NY Senate Leader Won’t Allow Law Banning Bags

NEW YORK

New York will not be banning the bag anytime soon.

John Flanagan, the Republican leader of the state Senate, said Wednesday that he will not support a statewide prohibition on plastic and paper shopping bags, despite Gov. Andrew Cuomo’s announcing a panel to consider the measure.

As one of the three men in Albany who must OK all bills, Flanagan’s opposition means that an outright ban is likely off the agenda for the next few years.

He criticized as overly broad New York City’s five-cent bag fee, which had been supposed to go into effect last week before the state legislature struck it down.

“It’s not simply a ban on plastic bags; it was plastic bags, it was paper bags, it was a five-cent charge that was going to the retailer,” he said. “It wasn’t even going to something that could be described as laudable for the environment.”

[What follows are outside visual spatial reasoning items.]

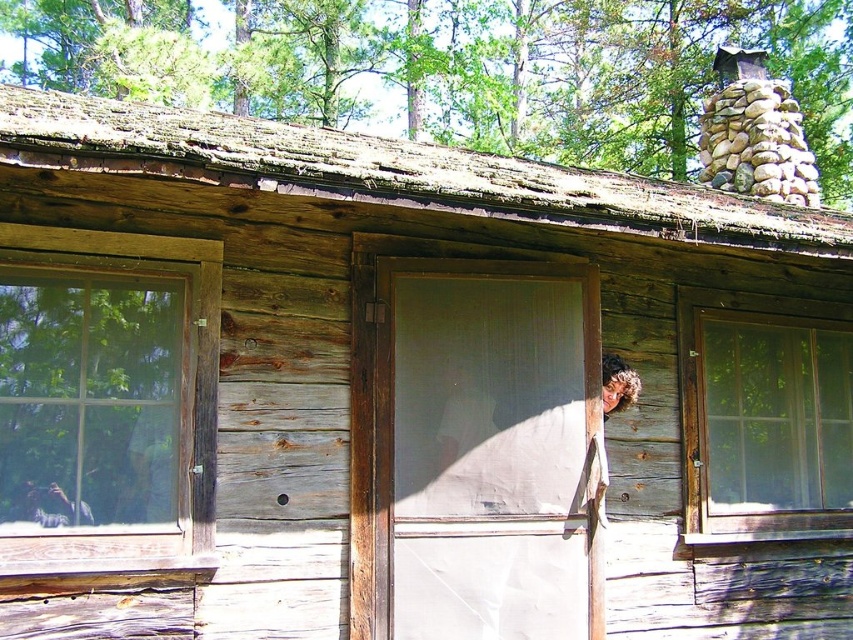
The image size is (853, 640). What do you see at coordinates (392, 172) in the screenshot?
I see `weathered wood roof at upper center` at bounding box center [392, 172].

Is point (549, 202) behind point (83, 522)?

No, it is in front of (83, 522).

The width and height of the screenshot is (853, 640). Find the location of `weathered wood roof at upper center`. weathered wood roof at upper center is located at coordinates (392, 172).

Which is behind, point (4, 307) or point (757, 433)?

The point (757, 433) is more distant.

Is point (4, 323) farther from camera compared to point (740, 340)?

No, it is in front of (740, 340).

You are a GUI agent. You are given a task and a screenshot of the screen. Output one action in this format:
    pyautogui.click(x=<x>, y=<y>)
    Task: Click on the clear glass window at left
    The width and height of the screenshot is (853, 640).
    Given the screenshot: What is the action you would take?
    pyautogui.click(x=93, y=401)

Does weathered wood roof at upper center have a lesser height compared to clear glass window at right?

Indeed, weathered wood roof at upper center has a lesser height compared to clear glass window at right.

Which of these two, weathered wood roof at upper center or clear glass window at right, stands taller?

clear glass window at right

Between point (363, 186) and point (734, 540), which one is positioned behind?

Point (734, 540)

Identify the location of weathered wood roof at upper center. The image size is (853, 640). (392, 172).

Mayor Bill de Blasio said Monday night that he was considering an outright ban on bags after the state blocked the bag fee. Councilman Brad Lander, who had sponsored the bag fee law, has said that bans have not been effective elsewhere.

State Sen. Felix Ortiz, a Democrat representing parts of Boro Park, has already introduced a bill to ban bags across New York. But Flanagan told reporters in Albany that he would even like to see an existing ban in his home territory in Suffolk County repealed.